All that gradual exchange flexibility, and yet the renminbi is only weakening:
Those charts are from HSBC’s currency team who observe that since the start of May the CNY has weakened by over 1 per cent versus the dollar — the equivalent of the largest fall over a 20-day period since the USD-CNY exchange rate was liberalised in June 2010.
Conclusion? The CNY may not be as immune to external developments as it was through 2011.
And it’s worth looking at the fix.
As HSBC notes, whereas previously the fix would drag USD-CNY lower (appreciating the CNY versus the dollar), now the fix is seemingly having a weakening effect:
Which brings us to China’s little outflow problem and plateauing reserve situation:
On top of this, the balance of flows is also much less supportive of consistent CNY appreciation. This view has been emerging since last year. The metrics we track to show overall flow pressures on the economy suggest that since late 2011, China has faced the strongest outflow pressures for some time.
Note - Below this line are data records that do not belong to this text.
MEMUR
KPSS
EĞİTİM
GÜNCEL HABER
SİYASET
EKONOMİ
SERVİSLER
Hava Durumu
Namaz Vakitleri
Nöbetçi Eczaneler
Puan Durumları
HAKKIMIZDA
With the economic outlook deteriorating, and expectations for currency appreciation having declined notably in recent months, the one-way pressure we previously saw for a lower USD-CNY has faded. This has also shown up in there being less reserve accumulation in recent quarters, with the Q1 rise in reserves largely due to accounting methods, rather than PBoC actively buying USDs.
And the key point:
If such outflows were to continue or even pick up pace, then USD-CNY would be at risk of moving even higher.
It’s also worth highlighting that the last time China experienced such sharp outflows was at the peak of the 2008 global financial crisis.
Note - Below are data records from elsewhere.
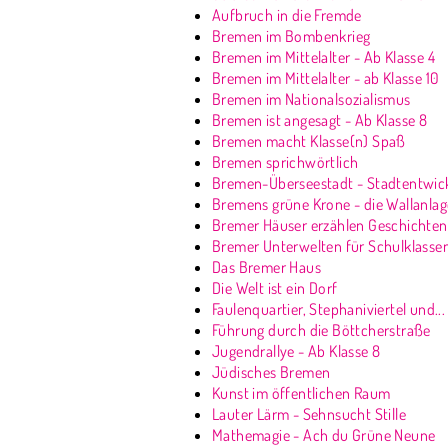
Aufbruch in die Fremde
Bremen im Bombenkrieg
Bremen im Mittelalter - Ab Klasse 4
Bremen im Mittelalter - ab Klasse 10
Bremen im Nationalsozialismus
Bremen ist angesagt - Ab Klasse 8
Bremen macht Klasse(n) Spaß
Bremen sprichwörtlich
Bremen-Überseestadt - Stadtentwick
Bremens grüne Krone - die Wallanla
Bremer Häuser erzählen Geschichten
Bremer Unterwelten für Schulklasse
Das Bremer Haus
Die Welt ist ein Dorf
Faulenquartier, Stephaniviertel und...
Führung durch die Böttcherstraße
Jugendrallye - Ab Klasse 8
Jüdisches Bremen
Kunst im öffentlichen Raum
Lauter Lärm - Sehnsucht Stille
Mathemagie - Ach du Grüne Neune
Unsurprisingly HSBC now presents something of an about turn on its RMB outlook:
Recent RMB weakness stands out compared with previous episodes. The weakness has been larger and has happened at a faster pace.
Importantly, this demonstrates how the RMB is not immune to stresses emanating from the Eurozone, and also that the currency appears to be more market driven than previously. But this supports our thinking about how the RMB is slowly becoming more flexible, and that the oneway appreciation view of the RMB, that many in the market have held for some time, should be increasingly losing ground. The direction for USD-RMB should be considered more uncertain if it is naturally becoming more flexible and slowly influenced by broader market forces.
Conclusion: China won’t be rescuing anyone (apart from itself perhaps) anytime soon.